WebRTC, FFMPEG and RDMA – Real-time uncompressed workflows for media production
Then David Atkins (CEO at 3adesign) talked about processing real-time media for live event production. They decided to go cloud and also to process uncompressed media because in some cases they have too much input (many 4k cameras recording at the same time). He talked about the FFMPEG plugin they created to use as input and output devices. Then he explained some diagrams of the media processing and the architecture. He finished with a demo, showing how their web app works, that you can switch between multiple inputs and that you can customize your own view (multiple components).
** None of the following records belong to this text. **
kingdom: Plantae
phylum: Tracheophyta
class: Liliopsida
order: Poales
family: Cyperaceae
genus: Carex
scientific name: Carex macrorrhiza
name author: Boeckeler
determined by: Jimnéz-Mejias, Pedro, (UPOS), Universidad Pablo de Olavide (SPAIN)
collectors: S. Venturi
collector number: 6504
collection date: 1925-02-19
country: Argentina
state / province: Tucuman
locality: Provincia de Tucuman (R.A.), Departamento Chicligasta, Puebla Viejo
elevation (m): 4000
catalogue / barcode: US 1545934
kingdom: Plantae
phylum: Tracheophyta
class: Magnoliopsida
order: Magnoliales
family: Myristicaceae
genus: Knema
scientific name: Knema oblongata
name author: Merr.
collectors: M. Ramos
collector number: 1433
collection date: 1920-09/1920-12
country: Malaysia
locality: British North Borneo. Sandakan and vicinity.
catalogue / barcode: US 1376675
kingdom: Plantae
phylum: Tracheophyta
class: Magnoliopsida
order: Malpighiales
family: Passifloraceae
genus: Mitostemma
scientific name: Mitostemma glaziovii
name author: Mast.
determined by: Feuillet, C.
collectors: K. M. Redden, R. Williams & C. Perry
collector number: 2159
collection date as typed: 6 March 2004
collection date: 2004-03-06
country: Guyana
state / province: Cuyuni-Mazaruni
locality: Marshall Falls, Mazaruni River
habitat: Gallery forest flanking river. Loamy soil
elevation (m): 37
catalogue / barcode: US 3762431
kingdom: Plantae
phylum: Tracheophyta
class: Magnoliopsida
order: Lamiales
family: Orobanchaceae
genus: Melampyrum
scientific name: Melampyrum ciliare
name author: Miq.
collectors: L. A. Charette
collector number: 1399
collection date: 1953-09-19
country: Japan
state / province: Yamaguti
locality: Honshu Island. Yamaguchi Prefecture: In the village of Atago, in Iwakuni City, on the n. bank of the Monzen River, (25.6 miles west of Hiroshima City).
Exploring the Future of Real-Time Communication with WebCodecs and WebTransport
Next was Manish Kumar Pandit (Dyte). He talked about WebCodecs and WebTransport and why they are important in RTC. He started by listing some of the pros and cons of WebRTC, and gave an introduction to WebCodecs (encoders/decoders) and WebTransport. He explained that WebTransport uses HTTP3 over QUIC, with some benefits over HTTP2, and compared their protocol layers and the handshake flow between them. He finished with a demo, using WebCodecs and WebTransport to send media from a peer to the server and back to another peer.
No feedback welcome
The last talk was by Christoph Guttandin (Media Codings). He started by defining audio feedback and echo cancellation and explaining that different browsers have different echo cancellation implementations. Then he listed the benefits and downsides of using echo cancellation. Next, he ran a demo playing some audio with and without echo cancellation, showing the audio correlation in both examples. Lastly, he mentioned noise suppression, which automatically detects noise, but that is highly subjective and we have no control over it.
Thanks, CommCon!
CommCon is an event for real-time and open media folks to get together, share their knowledge and celebrate all things open source and open standards. It definitely checked off all of those boxes for me, and I hope to attend their events again!